La sua personale ricerca continua ancora oggi, dopo aver composto quasi 20 album che grazie a elementi innovativi hanno influenzato generazioni di artisti delle più svariate estrazioni. Ogni lavoro meriterebbe una menzione speciale, tuttavia non si possono non citare Equinoxe (1978) con il quale Jarre introduce i sequencer (ossia macchine che programmano le note da suonare e le ripetono automaticamente), Magnetic Fields(1981), fra i primi dischi della storia a utilizzare campioni di suoni naturali, Zoolook (1984) con cui tratteggia una sua particolare visione della world music attraverso un Fairlight CMI (la macchina responsabile della moda del campionamento digitale), usato qui per campionare parti vocali di musica etnica, Rendez-Vous (1986), disco best seller realizzato in concomitanza con due delle sue esibizioni da record (a Houston davanti a un milione e mezzo di persone e a Lione davanti a un milione), sempre caratterizzate da proiezioni, laser, fuochi d’artificio ed effetti fra i più sbalorditivi, ripresi poi in seguito anche da vari esponenti della scena pop e rock, Chronologie (1993) che mette insieme la techno con l’elettronica degli esordi, l’emozionante ritorno all’analogico del sequel di Oxygène, intitolato con la stessa logica essenziale del capostipite Oxygène 7-13 (1997), e Métamorphoses (2000), il primo disco di Jarre interamente cantato che fu presentato in concerto fra le piramidi di Giza la notte del capodanno del 2000.
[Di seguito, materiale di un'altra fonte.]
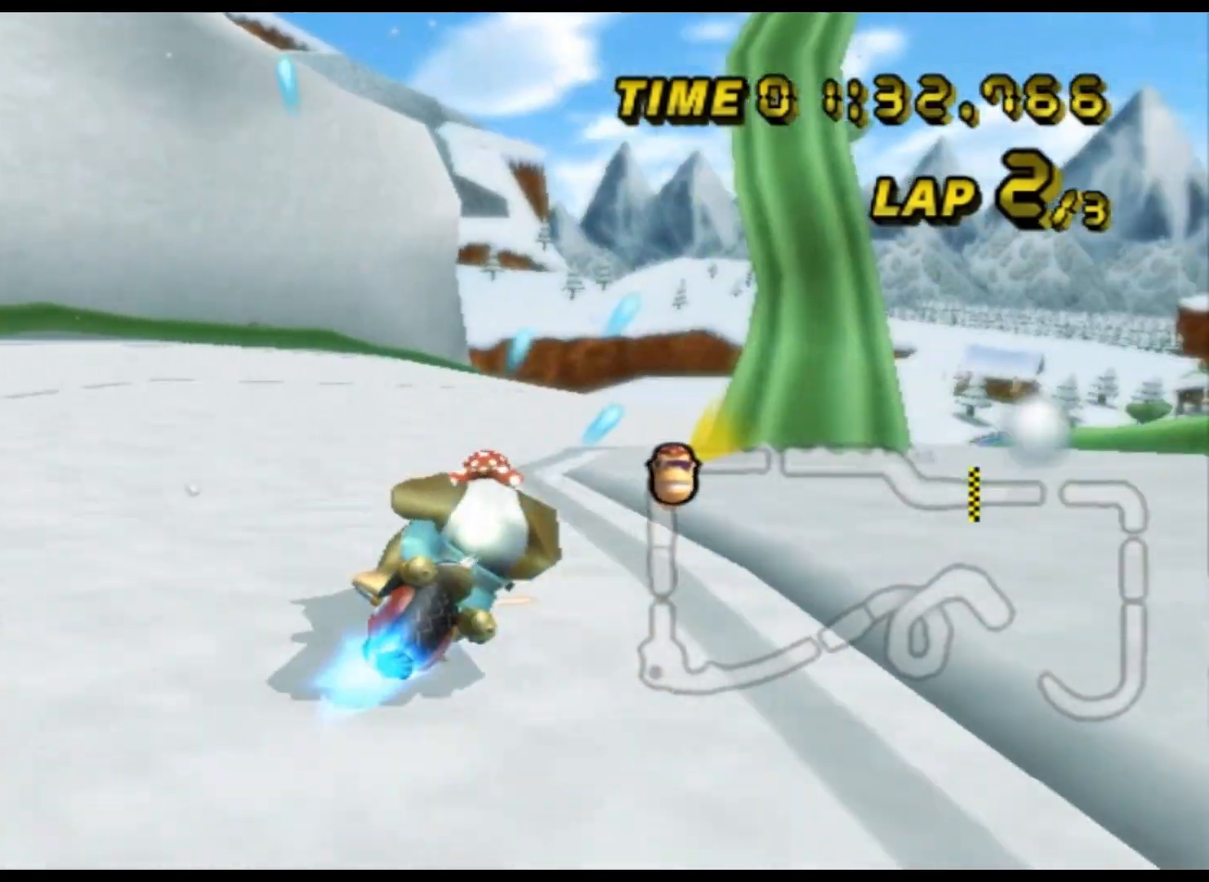
{"dt_ms": 500, "buttons": ["A", "DPAD_UP"], "left_stick": "up-right", "events": [[167, "left_stick", "up"], [267, "left_stick", "up-right"], [467, "R1", "up"], [500, "DPAD_UP", "down"]]}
A tutto ciò si aggiunga che Jean Michel Jarre è stato il primo musicista occidentale a suonare nella Repubblica Popolare Cinese (quei concerti si trovano su disco nello storico The Concerts in China del 1982) e che è suo il record per il più grande evento all’aperto mai realizzato, stabilito a Mosca nel 1997 in uno spettacolo seguito da 3 milioni e mezzo di persone (sopra il palco vi fu anche una dimostrazione acrobatica aerea dei MiG sovietici).
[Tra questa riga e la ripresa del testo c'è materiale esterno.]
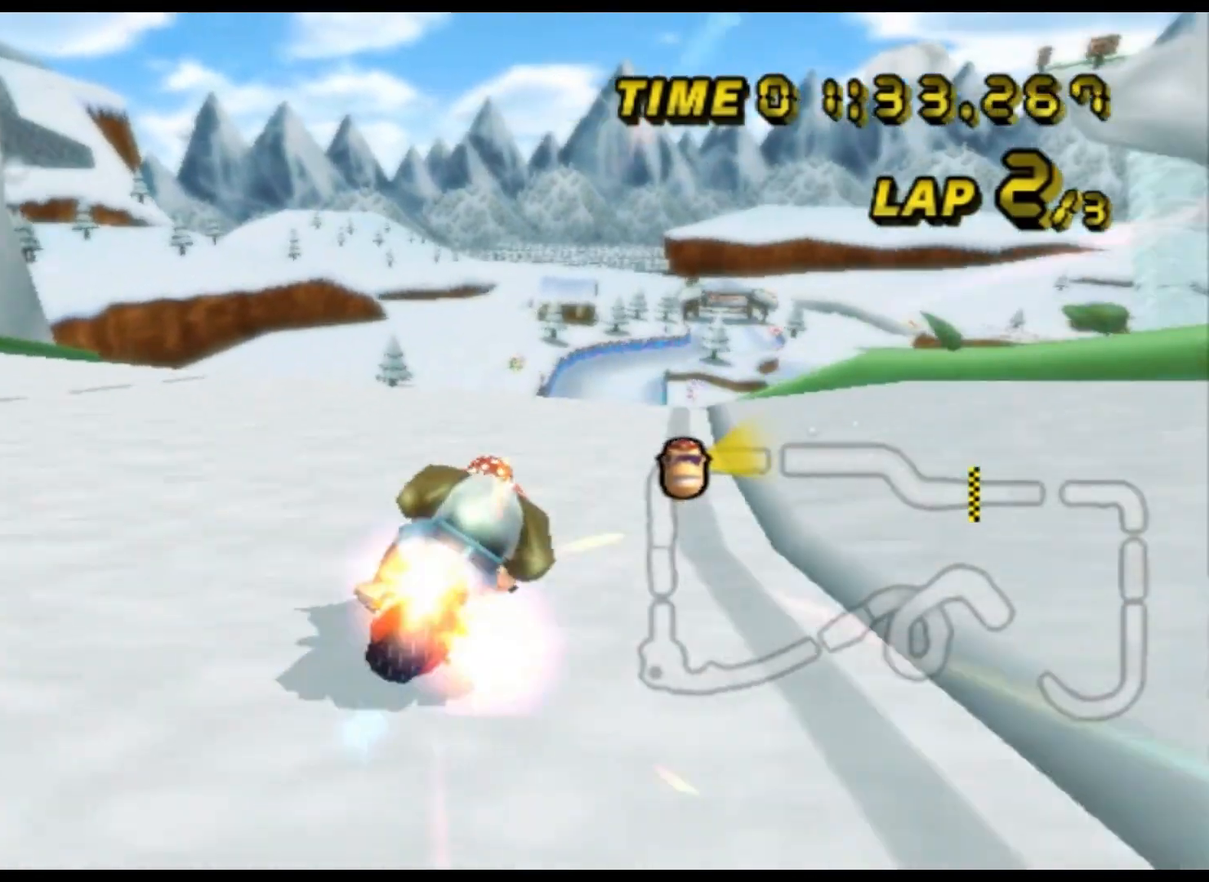
{"dt_ms": 500, "buttons": ["A"], "left_stick": "center", "events": [[33, "DPAD_UP", "up"], [100, "DPAD_DOWN", "down"], [100, "left_stick", "center"], [133, "DPAD_DOWN", "up"]]}
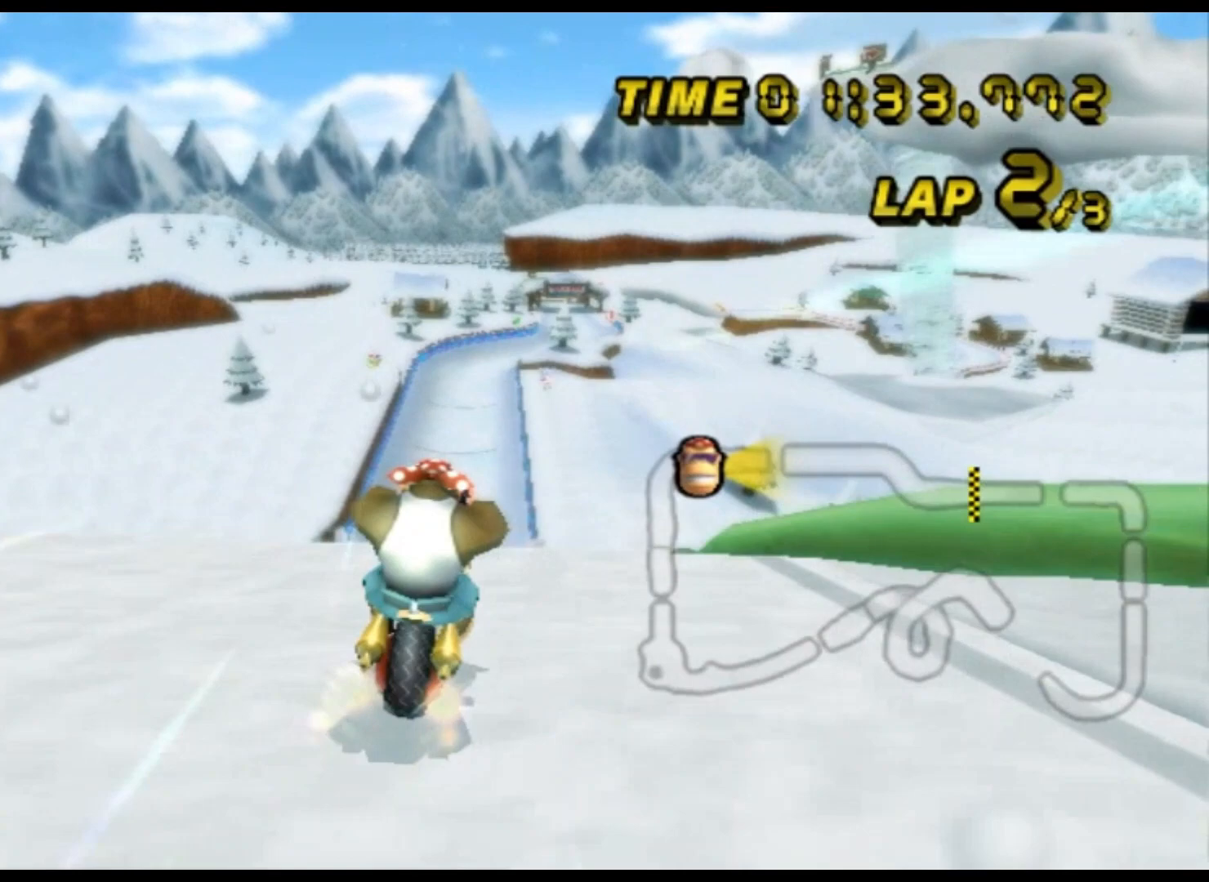
{"dt_ms": 500, "buttons": ["A"], "left_stick": "left", "events": [[267, "left_stick", "left"]]}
Oggi Jean Michel Jarre torna sulle scene con una delle sue opere più importanti e personali, un progetto che ha richiesto anni e anni di preparazione e che per l’enorme quantità del materiale assemblato è stato diviso in due volumi. Electronica 1: The Time Machine e Electronica 2: The Heart of Noise è una sorta di concept che riunisce artisti di generazioni e ambiti differenti che hanno influenzato o che comunque sono stati fonte di ispirazione per il musicista francese e che allo stesso tempo hanno contribuito in un modo o nell’altro all’evoluzione della musica elettronica. Jarre ha contattato tutti di persona senza l’intromissione di manager ed etichette discografiche e ha voluto che le varie collaborazioni avessero luogo fisicamente, mettendosi spesso e volentieri in viaggio, e non, come succede di frequente oggi, attraverso lo scambio di file senza nemmeno incontrarsi.
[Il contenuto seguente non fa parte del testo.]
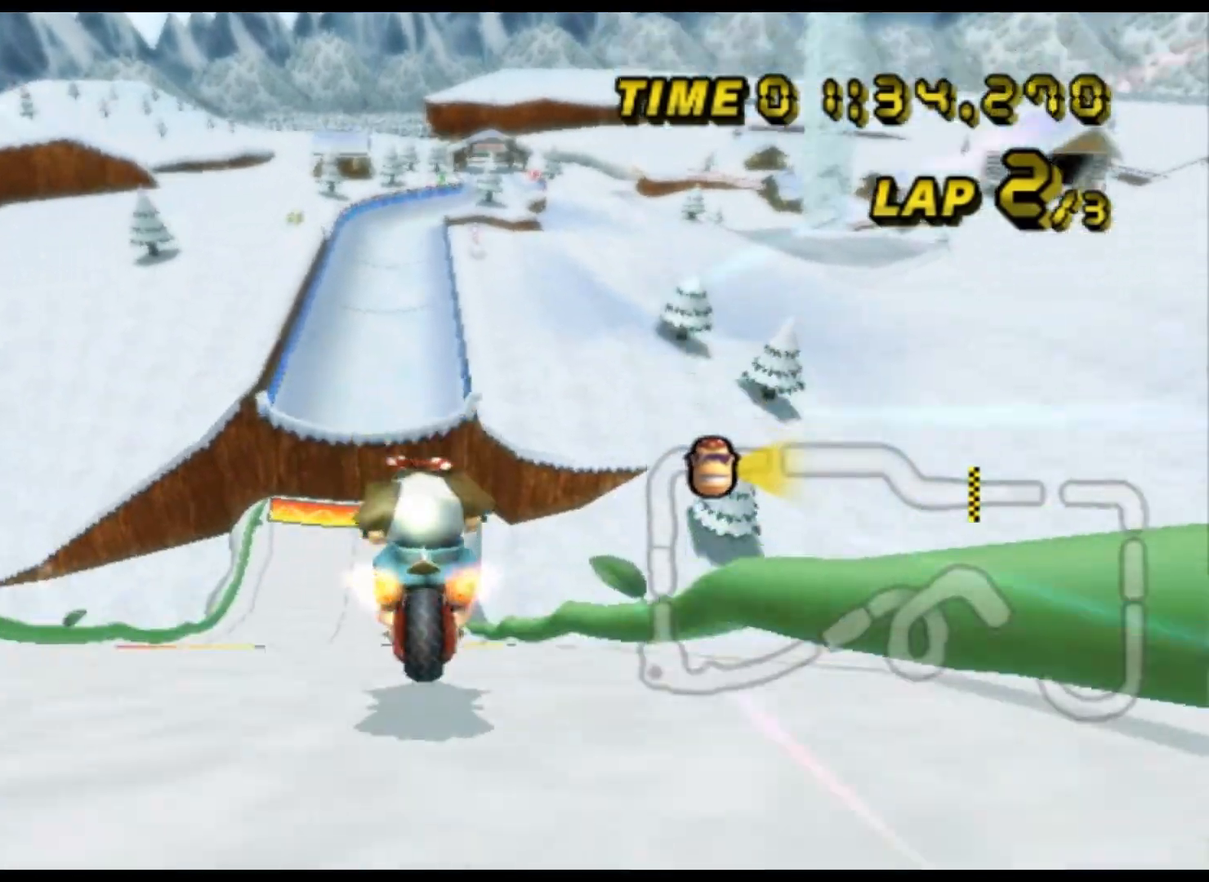
{"dt_ms": 500, "buttons": ["A"], "left_stick": "left", "events": []}
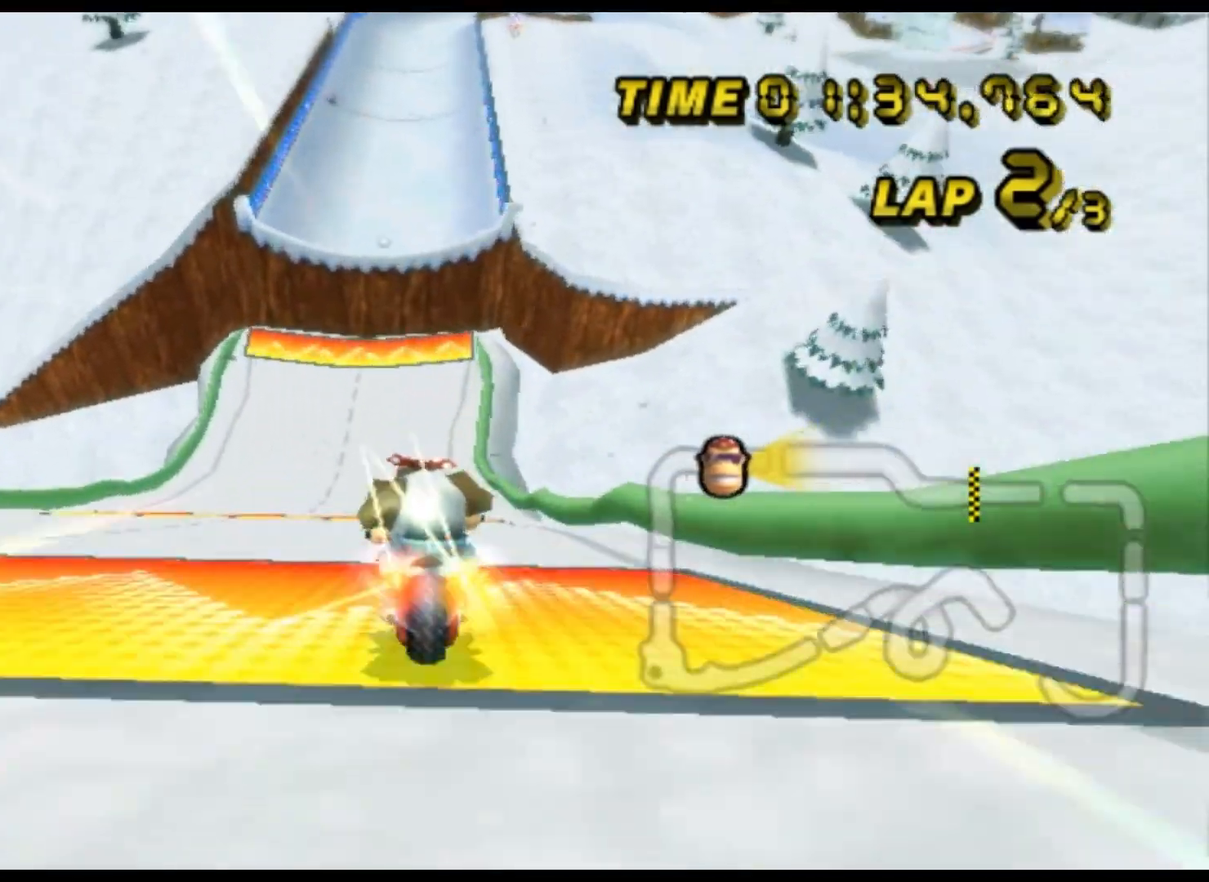
{"dt_ms": 500, "buttons": ["A"], "left_stick": "left", "events": []}
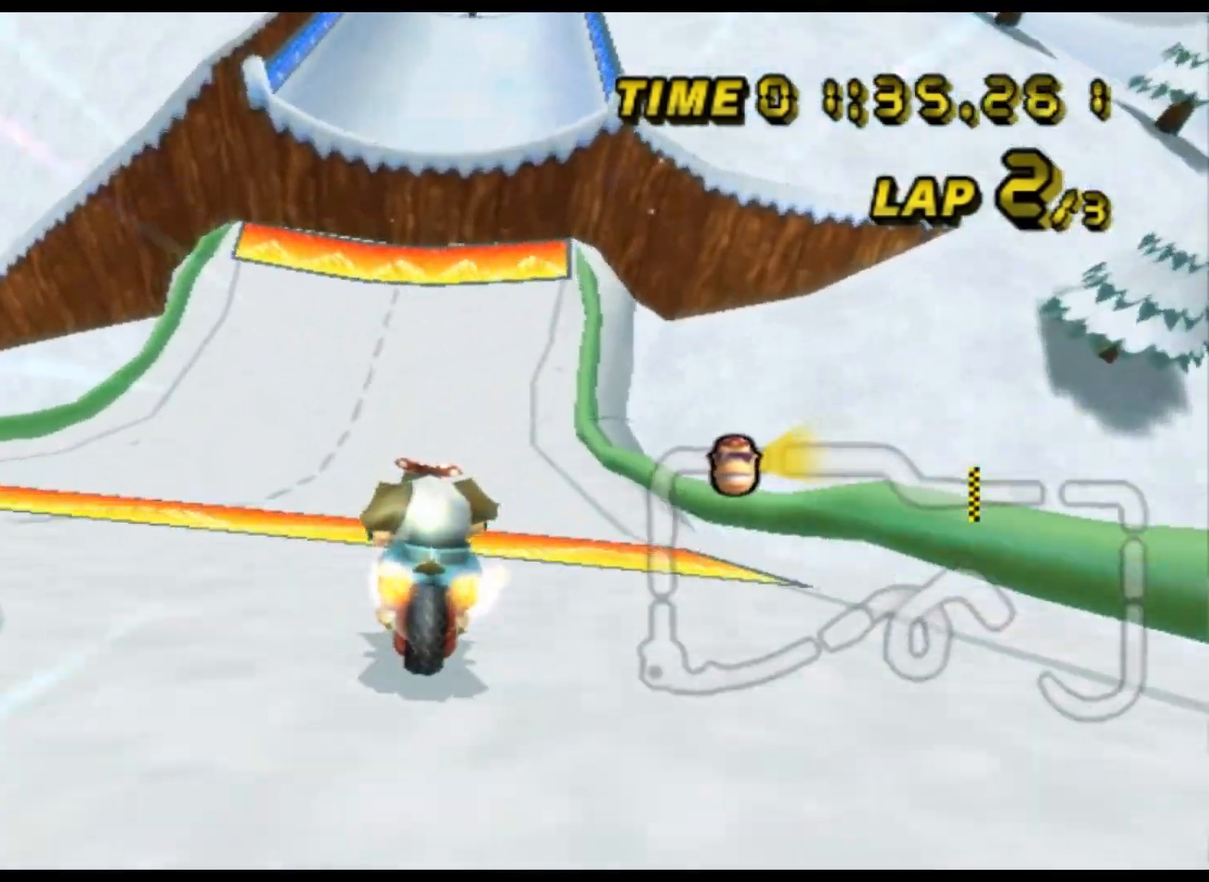
{"dt_ms": 500, "buttons": ["A"], "left_stick": "up-right", "events": [[33, "left_stick", "center"], [467, "left_stick", "up-right"]]}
Fra gli oltre 30 artisti coinvolti figurano i Tangerine Dream, Pete Townshend degli Who, Moby, Laurie Anderson, gli Air, 3D dei Massive Attack, Lang Lang, John Carpenter, i Pet Shop Boys, i Primal Scream, Gary Numan, Hans Zimmer, Peaches, The Orb e Cyndi Lauper. Ognuno dei brani è stato composto da Jarre con bene impressi nella mente il genere, la personalità e lo stile del destinatario, lasciando anche il giusto spazio perché ciascuno potesse esprimersi liberamente, sentendosi veramente coinvolto e parte attiva del progetto. Dice il compositore fra le note di copertina del primo volume: “Tutta la mia vita e la mia carriera di musicista sono coperte dai diversi stili e sfaccettature della musica elettronica presenti in questo progetto”.

Due dischi dunque da avere assolutamente e un concerto/evento che sarebbe un gran peccato lasciarsi sfuggire.